DOCUMENT PASSAGE below:
Where are all the pagans in Genesis?

Continuing my attempts to place the early chapters of Genesis within some historical context, I noticed for the first time this week that Genesis doesn’t mention any foreign gods at all in its fifty chapters. That seems remarkable to me, for I’ve never heard mention of it before, though it must undoubtedly have been noticed by someone over the last three thousand years. I look to the scholars to explain it.

But considering the book spans time from “the beginning” to, perhaps, 1600BC, and involves characters who are active in Mesopotamia, Canaan and Egypt, and that it mentions tribal origins over all the then-known world, you’d expect the gods of the nations at least to receive a mention or two, and they don’t.

There are a couple of possible exceptions, according to a survey I’ve just done. One is Jacob’s telling his people to put away their “foreign gods” before going up to Yahweh at Bethel – but the word is the untypical nekar, “foreigner”, and I suppose it might even be an indication only to take the bloodline, not foreign employees. if not, Jacob seems very easygoing about syncretism in his family group.
End of DOCUMENT PASSAGE.
RECORDED INFORMATION below:
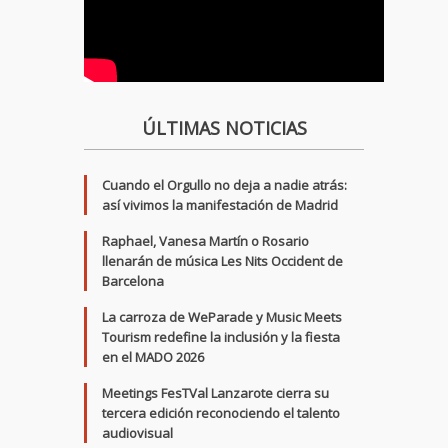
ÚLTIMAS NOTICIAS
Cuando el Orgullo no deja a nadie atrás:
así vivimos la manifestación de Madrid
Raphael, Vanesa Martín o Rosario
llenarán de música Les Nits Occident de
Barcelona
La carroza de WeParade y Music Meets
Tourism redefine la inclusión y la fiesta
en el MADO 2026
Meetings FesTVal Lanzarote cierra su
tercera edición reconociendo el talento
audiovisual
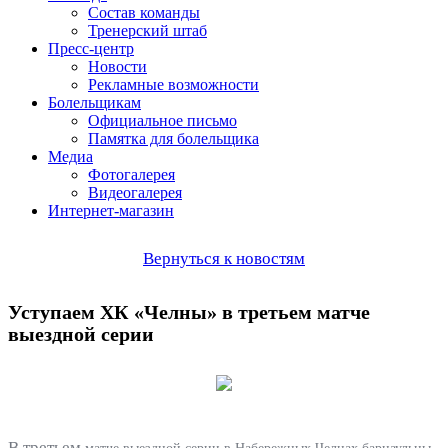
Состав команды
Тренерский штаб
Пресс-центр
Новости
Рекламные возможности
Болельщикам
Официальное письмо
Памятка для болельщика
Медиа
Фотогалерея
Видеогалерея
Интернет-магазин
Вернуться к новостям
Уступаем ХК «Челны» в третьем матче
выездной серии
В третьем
End of RECORDED INFORMATION.
RECORDED INFORMATION below:
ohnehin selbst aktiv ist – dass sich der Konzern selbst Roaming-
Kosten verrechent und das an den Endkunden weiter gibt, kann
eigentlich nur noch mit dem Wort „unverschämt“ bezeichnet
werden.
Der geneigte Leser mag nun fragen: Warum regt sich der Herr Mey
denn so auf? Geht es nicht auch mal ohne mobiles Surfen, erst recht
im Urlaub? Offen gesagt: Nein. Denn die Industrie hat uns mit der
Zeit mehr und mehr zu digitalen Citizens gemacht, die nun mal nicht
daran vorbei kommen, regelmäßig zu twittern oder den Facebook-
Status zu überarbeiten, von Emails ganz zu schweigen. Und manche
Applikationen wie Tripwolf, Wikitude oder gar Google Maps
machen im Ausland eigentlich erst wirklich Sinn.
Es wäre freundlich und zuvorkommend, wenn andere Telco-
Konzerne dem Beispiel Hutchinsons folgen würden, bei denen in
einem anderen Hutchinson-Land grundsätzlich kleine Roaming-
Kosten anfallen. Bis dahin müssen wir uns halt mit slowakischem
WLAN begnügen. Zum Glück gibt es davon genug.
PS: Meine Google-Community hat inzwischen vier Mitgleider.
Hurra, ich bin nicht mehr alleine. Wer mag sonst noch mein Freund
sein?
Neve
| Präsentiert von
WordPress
End of RECORDED INFORMATION.
* ACTIONS TO TAKE
A: Do these statements agree with the post on pagans in Genesis? (i) The author describes Genesis as having fifty chapters. (ii) The author had often heard this observation discussed before. (iii) The word in Jacob's instruction about "foreign gods" is the usual one. For each, answer yes or no and quote the deciding words from the post.
B: In the post on pagans in Genesis, why would one expect the gods of the nations to get at least a mention or two? Answer in one to three sentences.
C: Could you extend the post on pagans in Genesis, picking up after its final sentence?
The listing has no connection to the post on pagans in Genesis.

* YOUR WRITTEN ANSWERS
A:
(i) Yes: "doesn’t mention any foreign gods at all in its fifty chapters."
(ii) No: "I’ve never heard mention of it before."
(iii) No: "the word is the untypical nekar, “foreigner”."

B: The book covers a span from "the beginning" to perhaps 1600BC, and its characters are active in Mesopotamia, Canaan and Egypt. It also tells of tribal origins across all the then-known world, so foreign gods would seem likely to come up.

C:
Another mention is Rachel’s purloining of Laban’s teraphim, often translated “household gods”, but Laban actually gets a prophetic word in a dream from Yahweh before setting off in pursuit, and the issue seems more about the theft than any devotion to other deities. In fact, teraphim (meaning “healers”) occur with a mixture of acceptance and criticism throughout Scripture even into post-exilic times. For example, King David has some, which are used to save his life, though his devotion to Yahweh is never in doubt even in that passage. At other times they are linked with idolatry. There are scholars who argue that the Mesopotamian equivalent (often very much like those prehistoric “Venus” figurines one sees) may be simply health charms or reminders of revered ancestors, so teraphim may not be “gods” as such at all.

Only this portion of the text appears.